Dan Satch & the Professional Atomic "8" Dance Band - Ikoro's 70 Special

Dan Satch & the Professional Atomic "8" Dance Band - Take Your Time

Dan Satch & the Professional Atomic "8" Dance Band - Tamuno Emi Dan Satch


Dan Satch & the Professional Atomic "8" Dance Band - Akadi Nwata Ma

Dan Satch & the Professional Atomic "8" Dance Band - Kente

Dan Satch & the Professional Atomic "8" Dance Band - My Girl in Love!

Dan Satch & the Professional Atomic "8" Dance Band - Adiaha Obong

Dan Satch & the Professional Atomic "8" Dance Band - Ocho Okuko Nwe Ada

Dan Satch & the Professional Atomic "8" Dance Band - Calabar O

Dan Satch & the Professional Atomic "8" Dance Band - Onye Huru Odum


11 comments:

Anonymous said...

it is a fantastic music! Thanks. But track3 and track5 where are?

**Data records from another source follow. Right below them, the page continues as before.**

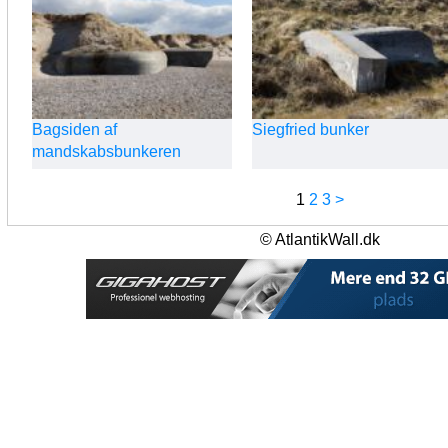
Bagsiden af
Siegfried bunker
mandskabsbunkeren
1
2
3
>
© AtlantikWall.dk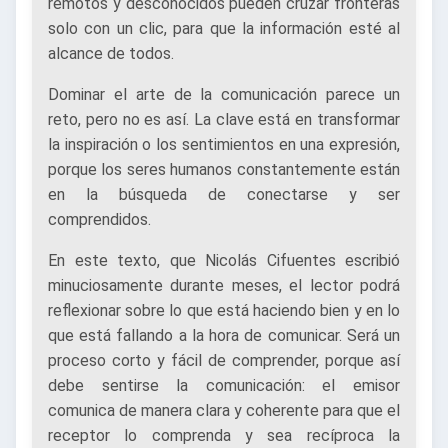
remotos y desconocidos pueden cruzar fronteras
solo con un clic, para que la información esté al
alcance de todos.
Dominar el arte de la comunicación parece un
reto, pero no es así. La clave está en transformar
la inspiración o los sentimientos en una expresión,
porque los seres humanos constantemente están
en la búsqueda de conectarse y ser
comprendidos.
En este texto, que Nicolás Cifuentes escribió
minuciosamente durante meses, el lector podrá
reflexionar sobre lo que está haciendo bien y en lo
que está fallando a la hora de comunicar. Será un
proceso corto y fácil de comprender, porque así
debe sentirse la comunicación: el emisor
comunica de manera clara y coherente para que el
receptor lo comprenda y sea recíproca la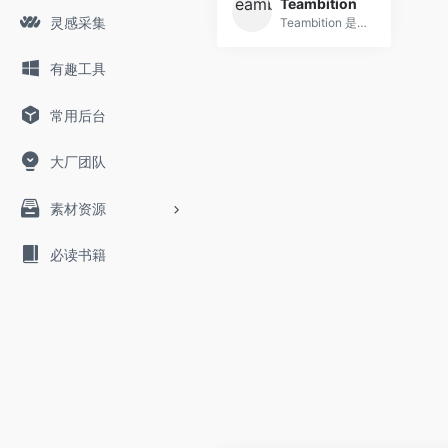
Teambition
灵感采集
Teambition 是阿里巴巴旗下团队协作工具，以项目和任务的可视化管理来支撑企业团队协作，适合产品、研发、设计、市场、运营、销售、HR 等各类团队，让企业协同化繁为简，轻松愉悦。
有趣工具
常用后台
大厂团队
素材资源
必读书籍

Ciao and look http://www.tpafrica.it/

Anonymous said...

many many thanks for a wonderful record

zim said...

That makes more sense - the 45s I had heard (alabeke, Je Nr'Okan / Woman Pin Down) never sounded much like the orientals

Its really a nice LP. thanks John.

Comb & Razor said...

NICE!!

i've heard a few tracks from this and have been looking for it for a while!

thanks a lot!

Africolombia said...

My thanks for your music

Fabian-

Ray said...

Many thanks for this - excellent music and fascinating info about the two Dans.

Edie said...

Fantastic blog! i will have to follow :)

i'm listening Dan Satch as I type, 'Alabeke' is my favourite.

greetings from London

Edie

Anonymous said...

Interesting piece thanks for that as i am currently researching a former member of the group who left to play with the funkees by name Mr Sonny Akpan who confirmed that Dan Satch Joseph come from Akwa ibom state as him and he played congas with group.
Jeff- London

Michael said...

Amazing post. Thank you very much.

9javatar said...

Hi,

I was gonnas ask if you had listened to Iyang Nta Henshaw until I saw the label Efik. It makes me proud as a Calabar/Ibibio girl to know that other people (ethnicities) can enjoy this music. My mother always used to play Iyang Nta when I was growing up!

David said...

Loved 'Take your time' in particular. Great big band highlife, thank you!!